Tests validate that the strangler routes correctly and that the new service API works as expected.

Common Pitfalls

  • Too many services at once: Extract one service, stabilize it, then extract another. Avoid extracting Orders, Payments, and Inventory simultaneously.
  • Shared database: Do not extract a service that shares a database with the monolith. Extract and ownership go hand-in-hand.
  • No monitoring: Do not extract without application insights. You will not know if the new service is causing problems.
  • Skipping tests: Write integration tests for the new service and strangler logic before deploying.

Key Takeaways

  • Use the strangler pattern to decompose monoliths gradually, minimizing risk and maintaining continuous delivery.
  • Extract loosely coupled, low-criticality domains first (notifications, reporting).
  • Use an API Gateway with strangler middleware to route traffic to the new service; fall back to the monolith if the service fails.
  • Remove monolith code only after the new service is proven stable in production.
  • Use application insights to measure error rates, latency, and cost before and after extraction.

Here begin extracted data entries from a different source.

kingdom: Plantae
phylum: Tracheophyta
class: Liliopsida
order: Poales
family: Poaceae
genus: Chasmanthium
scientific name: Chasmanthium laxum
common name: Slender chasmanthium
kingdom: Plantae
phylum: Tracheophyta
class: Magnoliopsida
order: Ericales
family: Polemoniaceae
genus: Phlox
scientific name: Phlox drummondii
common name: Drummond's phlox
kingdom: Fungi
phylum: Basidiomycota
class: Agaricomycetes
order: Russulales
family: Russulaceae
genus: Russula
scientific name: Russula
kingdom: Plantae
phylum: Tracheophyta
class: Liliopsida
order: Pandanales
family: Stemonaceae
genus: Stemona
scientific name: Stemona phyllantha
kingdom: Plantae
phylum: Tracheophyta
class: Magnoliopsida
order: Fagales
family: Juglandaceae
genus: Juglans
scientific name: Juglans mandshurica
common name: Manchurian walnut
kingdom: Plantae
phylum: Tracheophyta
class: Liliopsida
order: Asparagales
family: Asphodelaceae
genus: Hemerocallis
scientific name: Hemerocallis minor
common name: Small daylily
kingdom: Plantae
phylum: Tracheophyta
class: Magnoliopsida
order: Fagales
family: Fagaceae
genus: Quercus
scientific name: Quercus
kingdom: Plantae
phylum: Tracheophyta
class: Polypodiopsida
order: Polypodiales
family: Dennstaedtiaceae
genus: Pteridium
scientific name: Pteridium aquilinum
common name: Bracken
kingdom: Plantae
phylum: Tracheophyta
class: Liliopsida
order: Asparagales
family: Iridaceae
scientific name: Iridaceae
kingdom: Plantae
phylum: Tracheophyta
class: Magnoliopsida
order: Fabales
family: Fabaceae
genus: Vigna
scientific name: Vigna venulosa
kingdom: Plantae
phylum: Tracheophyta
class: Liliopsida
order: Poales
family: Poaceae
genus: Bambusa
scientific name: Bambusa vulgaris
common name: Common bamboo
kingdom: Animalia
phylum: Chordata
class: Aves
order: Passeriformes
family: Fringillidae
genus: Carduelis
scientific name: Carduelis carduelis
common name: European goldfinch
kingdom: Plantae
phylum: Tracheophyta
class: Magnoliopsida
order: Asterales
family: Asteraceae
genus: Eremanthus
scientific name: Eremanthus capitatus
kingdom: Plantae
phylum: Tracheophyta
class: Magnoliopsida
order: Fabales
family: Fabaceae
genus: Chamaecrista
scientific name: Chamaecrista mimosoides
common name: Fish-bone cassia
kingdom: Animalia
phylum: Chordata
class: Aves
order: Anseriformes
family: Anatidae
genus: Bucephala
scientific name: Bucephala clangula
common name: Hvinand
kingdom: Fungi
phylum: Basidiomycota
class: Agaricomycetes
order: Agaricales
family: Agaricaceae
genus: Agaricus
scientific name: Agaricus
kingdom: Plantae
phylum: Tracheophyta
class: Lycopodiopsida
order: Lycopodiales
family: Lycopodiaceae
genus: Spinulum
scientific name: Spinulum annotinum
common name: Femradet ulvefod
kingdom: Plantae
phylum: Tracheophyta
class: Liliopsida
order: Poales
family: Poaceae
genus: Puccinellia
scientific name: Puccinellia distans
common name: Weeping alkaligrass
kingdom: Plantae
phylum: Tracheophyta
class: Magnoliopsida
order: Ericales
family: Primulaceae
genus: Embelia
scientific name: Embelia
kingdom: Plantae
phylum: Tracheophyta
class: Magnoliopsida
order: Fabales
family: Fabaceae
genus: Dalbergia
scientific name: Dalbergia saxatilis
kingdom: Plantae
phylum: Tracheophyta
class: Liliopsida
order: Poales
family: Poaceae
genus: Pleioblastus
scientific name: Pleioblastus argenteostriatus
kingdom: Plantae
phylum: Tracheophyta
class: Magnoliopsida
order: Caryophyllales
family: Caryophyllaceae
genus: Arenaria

Frequently Asked Questions

How long does decomposition take?

A typical mid-sized monolith takes 1–3 years to fully decompose into microservices, extracting one service every 2–4 months. Start with the easiest services (notifications, reporting); save tightly coupled domains (orders, payments) for later when you have more experience.

What if the new service introduces bugs?

The strangler has a fallback: if the new service fails (500 error, timeout), the gateway routes to the monolith. This means the monolith temporarily handles the request, reducing downtime. However, keep both implementations in sync; do not let them diverge.

Can I skip the API Gateway and route at the code level?

Yes, but less safely. Instead of a central strangler, each client (web app, mobile) must know whether to call the monolith or the new service. Multiplying this logic across clients is error-prone. A central API Gateway is simpler and more maintainable.

What if the new service is much slower than the monolith?

This is common during initial extraction. Profile the new service, optimize bottlenecks (database queries, external API calls, serialization). If performance is critical, keep the monolith code and serve from the monolith while the new service optimizes.

Do I need to rewrite the extracted code?

Not necessarily. Initially, the new service can be a copy of the monolith's code (same logic, same database queries). Over time, refactor to be more efficient, cleaner, and simpler. Extraction is a long-term project; do not expect the new service to be perfect on day one.